FIFA 18 feels like it has a real problem with player switching. Usually once or twice a match I find myself hammering the player switch button as I frantically try to get the game to let me control the defender I desperately need it to. In a game with such fast, direct passing, satisfying player switching during defending is key. Unfortunately it falls down occasionally, and for me this usually ends up with my opponent creating a chance or even scoring.
One of the underlying issues FIFA 18 faces – indeed the series as a whole – is a lack of transparency over how exactly the game works. This leads to complaints about everything from the direction the ball moves when you pass it, to theories that revolve around apparent scripting. In short, some players reckon FIFA 18 cheats them. I’ve seen some pretty crazy conspiracy theories that accuse EA of dipping into matches to distract defenders during injury time, of blowing the ball off course as it rolls along the goal line, or – and I’m not joking here – even tampering with player stats.
Such theories are easy to dismiss at first as an overreaction to a moment during a match that goes against you. And representatives of EA Sports have always said FIFA does not include scripting. That ridiculous rebound that lets your opponent score a dramatic, last-minute winner? That’s just football, EA says. That time your defender passed the ball straight to an opposition striker when you’re sure you pointed the thumb stick in the opposite direction? That’s football. Remember when Steven Gerrard slipped and Liverpool lost the league? That’s football.
It’s true that FIFA 18 contains plenty of odd moments that really do make you think. The FIFA subreddit and EA’s own forum are littered with clips of FIFA 18 not working as players think it should, such as this one.

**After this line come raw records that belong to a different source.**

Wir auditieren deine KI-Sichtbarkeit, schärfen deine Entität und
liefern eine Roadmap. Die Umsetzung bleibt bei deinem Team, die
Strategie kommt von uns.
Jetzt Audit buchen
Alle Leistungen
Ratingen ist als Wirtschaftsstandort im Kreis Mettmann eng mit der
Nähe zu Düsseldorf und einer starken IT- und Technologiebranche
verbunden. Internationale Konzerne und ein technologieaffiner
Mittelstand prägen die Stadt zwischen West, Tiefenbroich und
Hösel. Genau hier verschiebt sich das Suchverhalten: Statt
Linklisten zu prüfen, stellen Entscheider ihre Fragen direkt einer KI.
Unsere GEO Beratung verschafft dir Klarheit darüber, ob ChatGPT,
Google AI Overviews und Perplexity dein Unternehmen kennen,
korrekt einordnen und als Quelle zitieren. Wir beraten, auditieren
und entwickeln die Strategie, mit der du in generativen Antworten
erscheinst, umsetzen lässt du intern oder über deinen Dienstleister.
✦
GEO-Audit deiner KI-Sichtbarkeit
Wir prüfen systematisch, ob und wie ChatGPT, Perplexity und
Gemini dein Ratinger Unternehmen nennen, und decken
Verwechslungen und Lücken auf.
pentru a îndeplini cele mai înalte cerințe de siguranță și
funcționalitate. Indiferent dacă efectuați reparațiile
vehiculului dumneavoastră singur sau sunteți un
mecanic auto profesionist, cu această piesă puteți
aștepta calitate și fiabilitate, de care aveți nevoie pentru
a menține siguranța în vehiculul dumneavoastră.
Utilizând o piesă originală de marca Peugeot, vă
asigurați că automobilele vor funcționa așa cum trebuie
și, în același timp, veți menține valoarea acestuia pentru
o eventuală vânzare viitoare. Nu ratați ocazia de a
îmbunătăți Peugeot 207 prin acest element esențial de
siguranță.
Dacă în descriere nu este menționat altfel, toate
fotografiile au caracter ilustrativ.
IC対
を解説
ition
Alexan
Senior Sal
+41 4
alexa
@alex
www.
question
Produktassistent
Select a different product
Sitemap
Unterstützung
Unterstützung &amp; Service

The problem is we don’t really understand how FIFA works under the hood. Sure, we know how team chemistry works, and how player statistics go up or down depending on certain factors. But we do not know how those statistics and numbers and all the rest of it manifest on the pitch where players are clashing and the ball is on the move.
Why did your pass go awry? Why did your goalkeeper palm a shot straight into the feet of the opposition striker? Why did your shot hit the post and go wide? Why did your defender turn a blind eye to the midfielder who burst into the box?
— Damo (@damochoi) October 30, 2017
FIFA 18 is a game of skill, but it’s also a game of AI management. You control one player at a time, and so the computer controls 10 at any given moment. So much of the play is beyond you, out of your grasp, just outside your understanding, that when things do go wrong, it’s easy to blame the computer. FIFA just cheated me. There. Easy. I’ve said it myself, usually when I’ve conceded a last minute equaliser online.
This is why FIFA 18’s next big patch is so interesting. EA has said it will nerf passing in FIFA 18’s third title update, making ground passes and ground through passes less effective when “blindly” passing the ball between 90 and 270 degrees, where zero degrees is the direction the player is facing.
This patch makes me feel a lot better about FIFA 18 and how it works under the hood. It suggests player skill – in this case knowing a pass is more likely to succeed if you don’t blindly pass the ball – does have an impact. For all the player statistics and chemistry styles that make the numbers go up and down, making your players pass the ball in a realistic fashion is best – just like in real life.
Despite some of its issues, I’m still enjoying FIFA 18 quite a bit, and with Squad Battles I’ll keep coming back for more. Some of the common complaints you see online are overblown (FIFA 18 is still nowhere near as depressing to play as FIFA 17 was), but there are clear problem areas, such as referees and player switching.
It remains to be seen how this upcoming passing nerf will play out (it’s out now on PC but yet to hit the console versions of FIFA 18), but my gut tells me creating chances will get slightly harder, and so those high-scoring games I’ve come to enjoy might calm down a bit. Perhaps this is a good thing. Perhaps not.